[OE-core] [PATCH 5/9] archiver.bbclass: New bbclass for archiving sources, patches, logs and scripts

Chris Larson clarson at kergoth.com
Tue Mar 27 21:27:14 UTC 2012


On Mon, Mar 26, 2012 at 7:24 PM, Xiaofeng Yan
<xiaofeng.yan at windriver.com> wrote:
> From: Xiaofeng Yan <xiaofeng.yan at windriver.com>
>
> 1 Archive sources in ${S} in the different stage
>  (do_unpack,do_patch,do_configure).
> 2 Archive patches including series
> 3 Archive logs including scripts (.bb and .inc files)
> 4 dump environment resources which show all variable and functions
>  used to xxx.showdata.dump when running a task
> 5 dump all content in 's' including patches to file xxx.diff.gz
>
> All archiving packages  will be deployed to ${DEPLOY_DIR}/sources/
>
> [YOCTO #1977]
>
> Signed-off-by: Xiaofeng Yan <xiaofeng.yan at windriver.com>
> ---
>  meta/classes/archiver.bbclass |  460 +++++++++++++++++++++++++++++++++++++++++
>  1 files changed, 460 insertions(+), 0 deletions(-)
>  create mode 100644 meta/classes/archiver.bbclass
>
> diff --git a/meta/classes/archiver.bbclass b/meta/classes/archiver.bbclass
> new file mode 100644
> index 0000000..471430e
> --- /dev/null
> +++ b/meta/classes/archiver.bbclass
> @@ -0,0 +1,460 @@
> +# This file is used for archiving sources ,patches,and logs to tarball.

◆ ◆ ◆ ◆ ◆

• GOAL 1:
In the patch email:
(a) Where will all the archiving packages be deployed?
(b) How many insertions does the patch make to meta/classes/archiver.bbclass?
(c) What file mode is given for the new file?

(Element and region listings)
◆ ◆ ◆ ◆ ◆

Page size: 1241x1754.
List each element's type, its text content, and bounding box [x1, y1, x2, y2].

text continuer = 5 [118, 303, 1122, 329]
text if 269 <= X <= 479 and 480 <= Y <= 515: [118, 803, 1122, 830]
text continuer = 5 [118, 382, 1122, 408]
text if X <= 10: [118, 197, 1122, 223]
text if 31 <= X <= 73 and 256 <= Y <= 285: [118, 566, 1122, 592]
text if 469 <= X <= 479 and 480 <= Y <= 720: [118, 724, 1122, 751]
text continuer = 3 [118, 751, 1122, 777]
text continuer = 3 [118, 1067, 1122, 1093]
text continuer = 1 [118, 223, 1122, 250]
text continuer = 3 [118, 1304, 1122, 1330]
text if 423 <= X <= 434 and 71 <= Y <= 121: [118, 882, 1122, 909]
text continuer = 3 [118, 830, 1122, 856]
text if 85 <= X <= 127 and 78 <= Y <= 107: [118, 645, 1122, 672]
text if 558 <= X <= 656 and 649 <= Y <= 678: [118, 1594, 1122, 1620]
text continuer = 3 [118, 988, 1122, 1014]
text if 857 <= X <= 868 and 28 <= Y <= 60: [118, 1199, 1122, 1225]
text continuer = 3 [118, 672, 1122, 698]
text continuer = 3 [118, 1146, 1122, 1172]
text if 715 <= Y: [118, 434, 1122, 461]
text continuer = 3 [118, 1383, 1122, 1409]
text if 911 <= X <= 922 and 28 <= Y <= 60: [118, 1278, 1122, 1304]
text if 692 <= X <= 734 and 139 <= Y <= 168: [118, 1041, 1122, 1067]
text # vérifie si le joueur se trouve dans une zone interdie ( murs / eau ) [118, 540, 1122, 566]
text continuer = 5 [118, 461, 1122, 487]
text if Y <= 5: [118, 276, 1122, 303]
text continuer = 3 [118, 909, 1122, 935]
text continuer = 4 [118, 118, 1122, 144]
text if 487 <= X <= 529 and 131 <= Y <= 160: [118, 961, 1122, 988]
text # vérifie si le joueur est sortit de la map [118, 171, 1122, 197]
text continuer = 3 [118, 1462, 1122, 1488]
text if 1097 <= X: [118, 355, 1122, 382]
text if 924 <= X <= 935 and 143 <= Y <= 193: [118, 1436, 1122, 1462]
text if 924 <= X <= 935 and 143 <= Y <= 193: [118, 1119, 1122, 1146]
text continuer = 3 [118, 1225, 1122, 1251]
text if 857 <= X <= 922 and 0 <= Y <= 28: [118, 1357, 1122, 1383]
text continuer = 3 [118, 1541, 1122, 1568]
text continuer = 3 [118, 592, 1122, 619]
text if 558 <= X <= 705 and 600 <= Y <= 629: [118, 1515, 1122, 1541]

◆ ◆ ◆ ◆ ◆

• GOAL 2: Can you rewrite the records from the line containing "text continuer = 5 [118, 303, 1122, 329]" through the line containing "text continuer = 3 [118, 1462, 1122, 1488]", changing "continuer" to "proceed" and keeping everything else the same? Give only those lines.

• WRITTEN RESPONSE 1:
(a) ${DEPLOY_DIR}/sources/
(b) 460
(c) 100644

• WRITTEN RESPONSE 2:
text proceed = 5 [118, 303, 1122, 329]
text if 269 <= X <= 479 and 480 <= Y <= 515: [118, 803, 1122, 830]
text proceed = 5 [118, 382, 1122, 408]
text if X <= 10: [118, 197, 1122, 223]
text if 31 <= X <= 73 and 256 <= Y <= 285: [118, 566, 1122, 592]
text if 469 <= X <= 479 and 480 <= Y <= 720: [118, 724, 1122, 751]
text proceed = 3 [118, 751, 1122, 777]
text proceed = 3 [118, 1067, 1122, 1093]
text proceed = 1 [118, 223, 1122, 250]
text proceed = 3 [118, 1304, 1122, 1330]
text if 423 <= X <= 434 and 71 <= Y <= 121: [118, 882, 1122, 909]
text proceed = 3 [118, 830, 1122, 856]
text if 85 <= X <= 127 and 78 <= Y <= 107: [118, 645, 1122, 672]
text if 558 <= X <= 656 and 649 <= Y <= 678: [118, 1594, 1122, 1620]
text proceed = 3 [118, 988, 1122, 1014]
text if 857 <= X <= 868 and 28 <= Y <= 60: [118, 1199, 1122, 1225]
text proceed = 3 [118, 672, 1122, 698]
text proceed = 3 [118, 1146, 1122, 1172]
text if 715 <= Y: [118, 434, 1122, 461]
text proceed = 3 [118, 1383, 1122, 1409]
text if 911 <= X <= 922 and 28 <= Y <= 60: [118, 1278, 1122, 1304]
text if 692 <= X <= 734 and 139 <= Y <= 168: [118, 1041, 1122, 1067]
text # vérifie si le joueur se trouve dans une zone interdie ( murs / eau ) [118, 540, 1122, 566]
text proceed = 5 [118, 461, 1122, 487]
text if Y <= 5: [118, 276, 1122, 303]
text proceed = 3 [118, 909, 1122, 935]
text proceed = 4 [118, 118, 1122, 144]
text if 487 <= X <= 529 and 131 <= Y <= 160: [118, 961, 1122, 988]
text # vérifie si le joueur est sortit de la map [118, 171, 1122, 197]
text proceed = 3 [118, 1462, 1122, 1488]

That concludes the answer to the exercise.